Chak Sopheap, director of the Cambodian Center for Human Rights, agreed that the settlement left too many important questions unanswered.

“It appears that the authorities are simply attempting to make this embarrassing issue disappear, without having to address their abject failure to protect a citizen in need, or explain how they came to show such a shocking disregard for the value of Ms. Kunthea’s life and her rights,” she said in an email.

“Such untransparent behavior does not provide an adequate remedy for violations of human rights, will not help to establish the truth of what took place that night, and will not help to change discriminatory attitudes and practices to ensure such a tragedy is not repeated.”
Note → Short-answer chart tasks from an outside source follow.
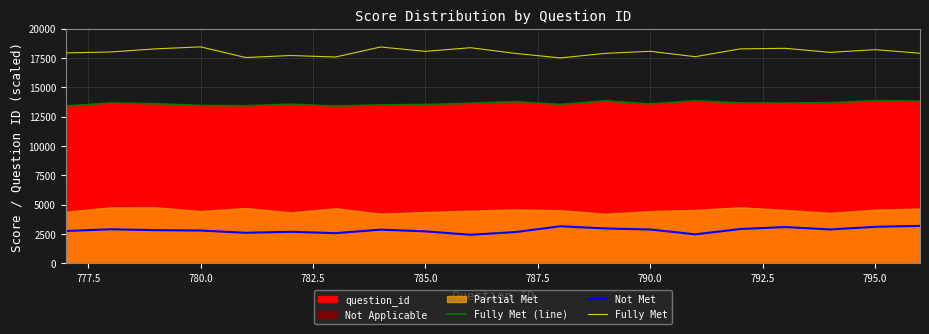

What value does the Not Met series have at 780.0, to the nearest 100?

2800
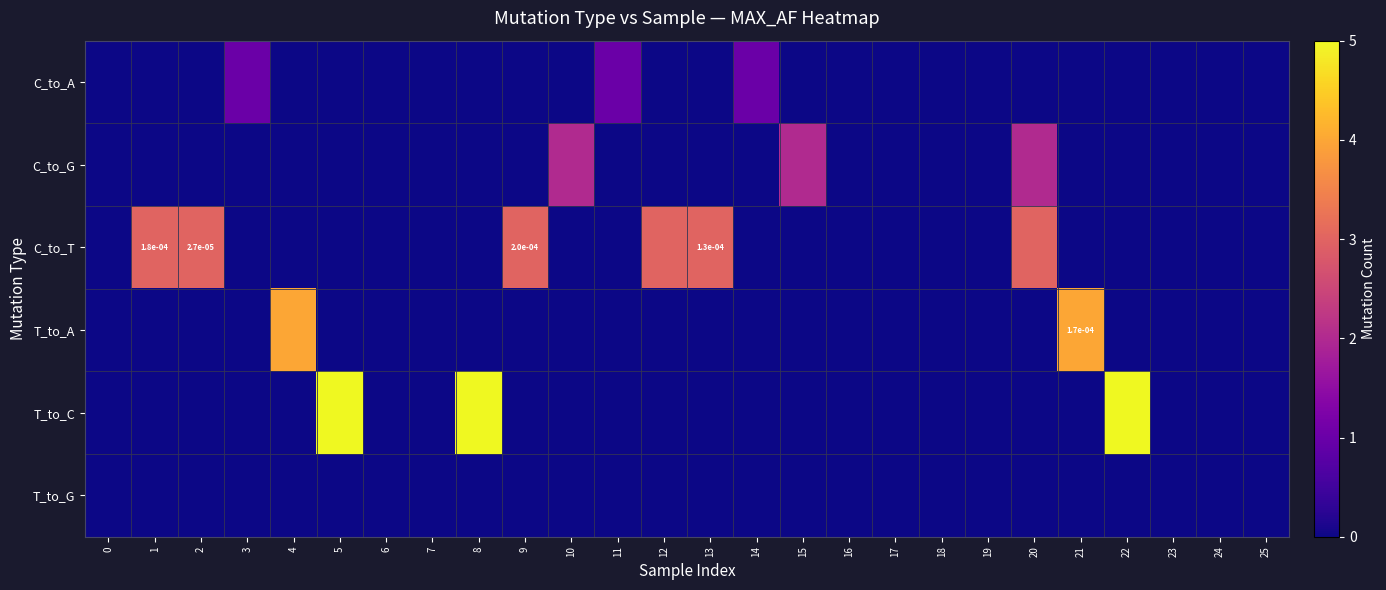

Is it true that row_0 equals 0 at 3?

False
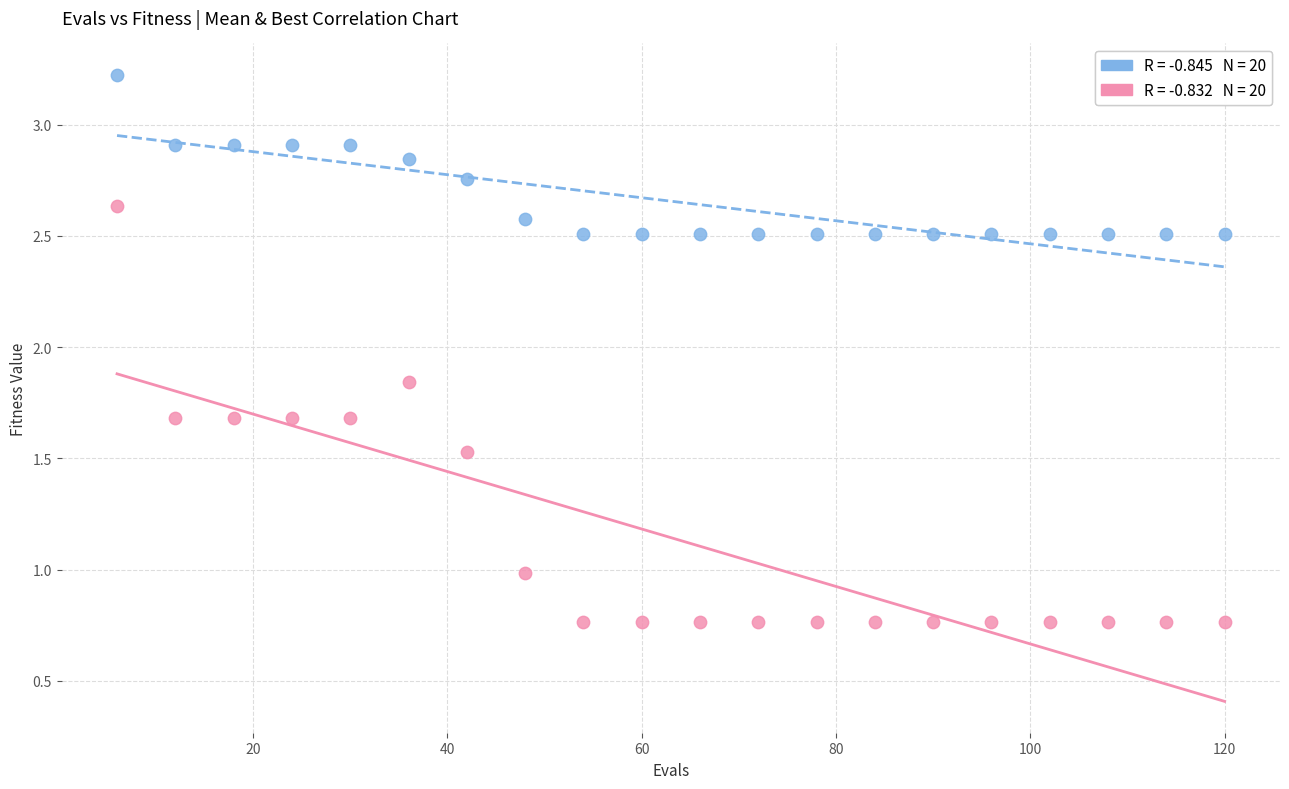

Across all data points, what is the range of Y values (max minus min)?

2.5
As to whether the guards had a legal basis for chasing sex workers in the first place, Billy Chia-Lung Tai, a human rights and legal consultant previously based in Phnom Penh, said specific laws, evidence or even reasons for such arrests were rarely cited.

“It is often very frustrating that the authority in Cambodia would assert a ‘right’ to do something, but fail completely to provide a source of that ‘right’ and ‘power,’” he said.

Mr. Vutha, the security guard chief, said his forces raided areas where sex workers were known to operate because they had a duty to keep “public order.”

“We are enforcing these raids on the sex workers under the public order law, which says we have to make sure the public [space] is beautiful,” he said.

Mr. Chia-Lung Tai said the explanation had a shaky legal foundation.

“I would challenge what exactly ‘public order’ falls under,” he said. “It seems like a general, vague, go-to phrase because they don’t really have anything else to say.”